### Data ###

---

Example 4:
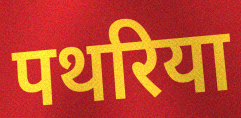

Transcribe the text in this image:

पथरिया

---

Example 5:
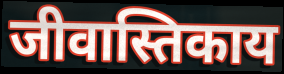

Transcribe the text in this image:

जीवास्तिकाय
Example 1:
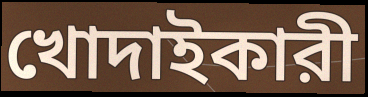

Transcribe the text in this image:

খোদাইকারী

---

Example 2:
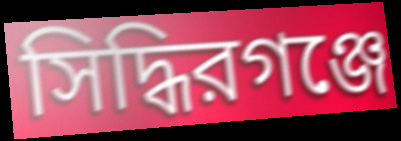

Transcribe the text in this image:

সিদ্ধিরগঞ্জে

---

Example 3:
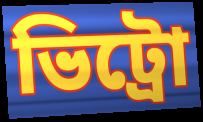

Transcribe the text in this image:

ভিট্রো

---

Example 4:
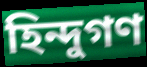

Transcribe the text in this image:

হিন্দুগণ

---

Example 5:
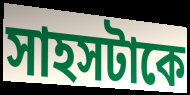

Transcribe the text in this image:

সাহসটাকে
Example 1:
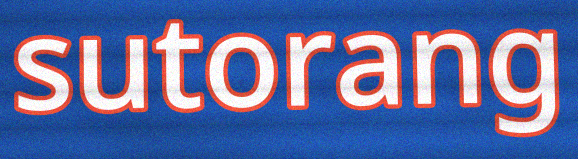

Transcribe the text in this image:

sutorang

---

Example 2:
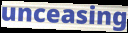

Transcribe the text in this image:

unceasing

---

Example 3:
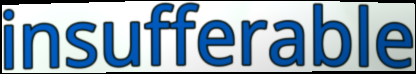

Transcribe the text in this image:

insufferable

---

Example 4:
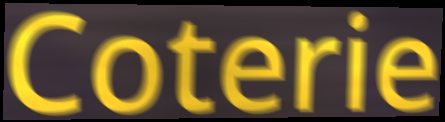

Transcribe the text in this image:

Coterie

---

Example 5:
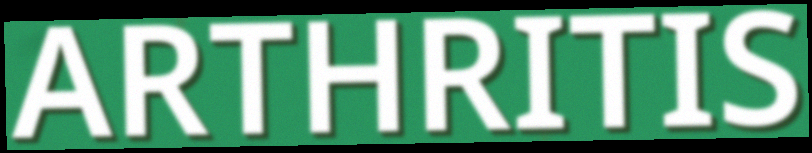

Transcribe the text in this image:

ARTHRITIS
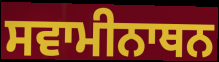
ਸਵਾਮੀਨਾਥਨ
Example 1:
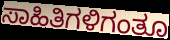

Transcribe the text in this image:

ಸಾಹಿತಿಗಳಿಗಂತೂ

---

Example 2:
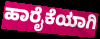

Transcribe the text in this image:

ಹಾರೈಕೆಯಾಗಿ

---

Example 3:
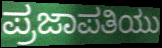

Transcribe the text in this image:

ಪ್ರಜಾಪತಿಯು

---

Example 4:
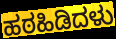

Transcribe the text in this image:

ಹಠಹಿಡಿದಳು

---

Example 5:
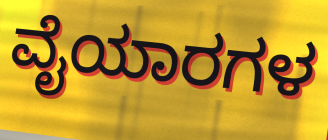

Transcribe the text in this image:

###

**Instructions for the task**
Reproduce the material word for word. Any pictures should be left out of the copy.

**Exercise result**
---

Example 4:

Transcribe the text in this image:

पथरिया

---

Example 5:

Transcribe the text in this image:

जीवास्तिकाय
Example 1:

Transcribe the text in this image:

খোদাইকারী

---

Example 2:

Transcribe the text in this image:

সিদ্ধিরগঞ্জে

---

Example 3:

Transcribe the text in this image:

ভিট্রো

---

Example 4:

Transcribe the text in this image:

হিন্দুগণ

---

Example 5:

Transcribe the text in this image:

সাহসটাকে
Example 1:

Transcribe the text in this image:

sutorang

---

Example 2:

Transcribe the text in this image:

unceasing

---

Example 3:

Transcribe the text in this image:

insufferable

---

Example 4:

Transcribe the text in this image:

Coterie

---

Example 5:

Transcribe the text in this image:

ARTHRITIS
ਸਵਾਮੀਨਾਥਨ
Example 1:

Transcribe the text in this image:

ಸಾಹಿತಿಗಳಿಗಂತೂ

---

Example 2:

Transcribe the text in this image:

ಹಾರೈಕೆಯಾಗಿ

---

Example 3:

Transcribe the text in this image:

ಪ್ರಜಾಪತಿಯು

---

Example 4:

Transcribe the text in this image:

ಹಠಹಿಡಿದಳು

---

Example 5:

Transcribe the text in this image:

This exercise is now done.